ФЕДОР /возится с проводкой/. Например, возьмут у нее и зарежут теленка. Она горюет?
ФЛЕРОВА, наверное, горюет. Только не по-нашему, по-своему.
ФЕДОР. А я думаю, по-нашему. Только нам ее горя не видно. Оно глубоко в корове запрятано.
ФЛЕРОВА. Федор Савельевич, а зачем вы пьете?
ФЕДОР. Сам не знаю. Хорошего тут нет, а пью. Заскребет внутри тоска, и ничего не надо, только бы выпить.
ФЛЕРОВА, пожалели бы Анфису Максимовну.
ФЕДОР. А я ее жалею. Оттого и пью... Она что? Она думает: виновата, ну и старается, услуживает. А мне это больше всего невыносимо, ее услужение... душит она меня.
ФЛЕРОВА /Вадиму/. Одна у него была радость в жизни: ты, Вадим. Как он тобой гордился! А ты души не чаял в отце. Только и слышно было: "Папа сказал… папа сделал… вот папа придет..."

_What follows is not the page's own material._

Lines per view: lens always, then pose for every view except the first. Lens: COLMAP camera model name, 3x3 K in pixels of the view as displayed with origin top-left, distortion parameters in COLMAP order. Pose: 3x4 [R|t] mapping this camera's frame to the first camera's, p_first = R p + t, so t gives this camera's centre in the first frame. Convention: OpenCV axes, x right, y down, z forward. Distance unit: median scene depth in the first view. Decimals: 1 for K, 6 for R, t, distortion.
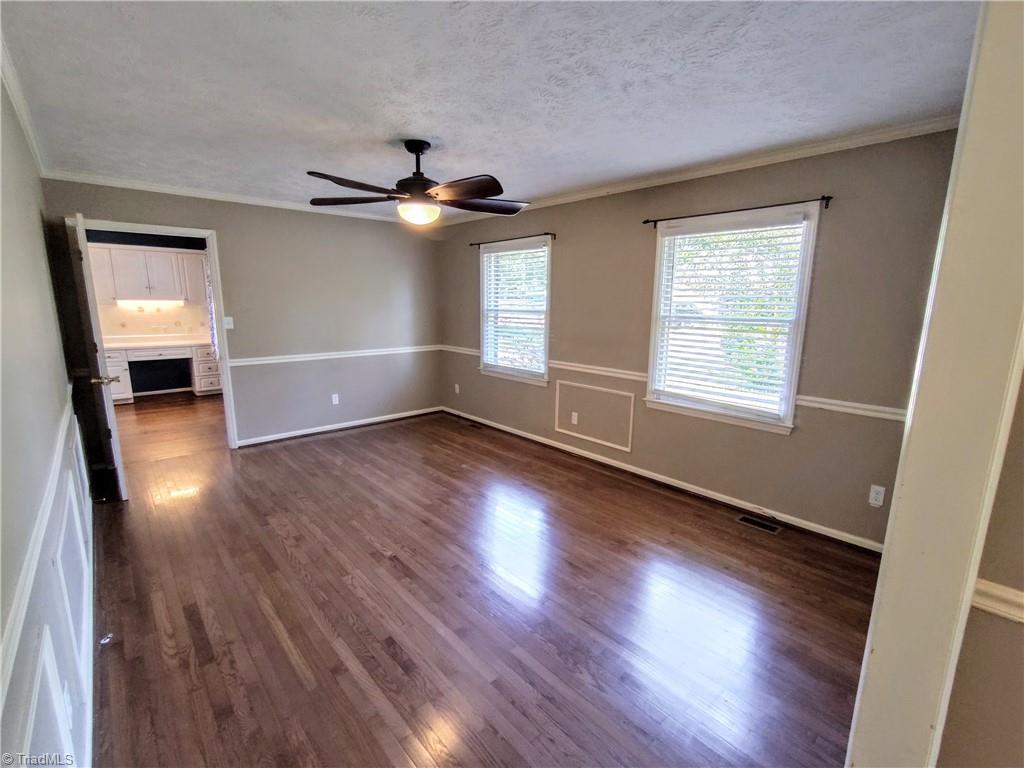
lens RADIAL K [[464.3, 0, 516.5], [0, 464.3, 401.4], [0, 0, 1]] dist [0.000385, 0.000772]
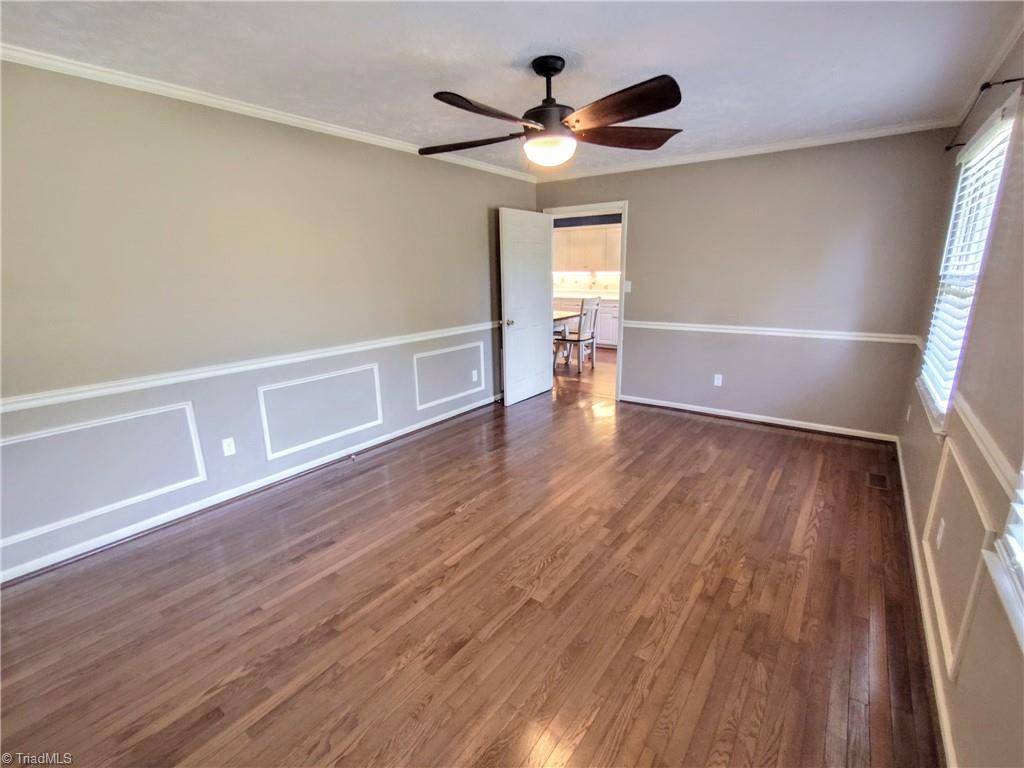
lens RADIAL K [[468.7, 0, 515.6], [0, 468.7, 389.1], [0, 0, 1]] dist [-0.004905, -0.000165]
pose [[0.209199, 0.229502, -0.950560, 0.481321], [-0.194303, 0.962442, 0.189609, -0.108464], [0.958375, 0.145031, 0.245935, 0.584110]]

АДА. Знаете что, Ольга Ивановна? Нам надо поговорить. /Идут в комнату Флеровой./ Мне надоели эти афинские ночи.
ФЛЕРОВА. Какие ночи?
АДА. Афинские. Ну, загадки, ревность и прочее. Вы меня понимаете? Я говорю о Федоре Савельевиче. Я окончательно решила вам его уступить.
ФЛЕРОВА. Как уступить?
АДА. Только не перебивайте, дайте закончить мысль. Ситуация такова: ясно, что жену он не любит. И было бы странно, если бы любил. Она гораздо ниже его развитием, хотя и он не блещет. К тому же родила от другого. Итак, ее он не любит. Остается выбор: вы или я?
ФЛЕРОВА. Вы или я?
АДА. Сначала я рассчитывала на него для себя. Конечно, у него есть недостатки, но на этом безмужчинье выбирать не приходится. Обдумала и решила: нет, здесь я не найду своего счастья. Во-первых, я не переношу запаха водки. Конечно, можно было бы его перевоспитать, но у меня слабый, женственный характер, я для этого не гожусь. Кто годится? Ясно - вы!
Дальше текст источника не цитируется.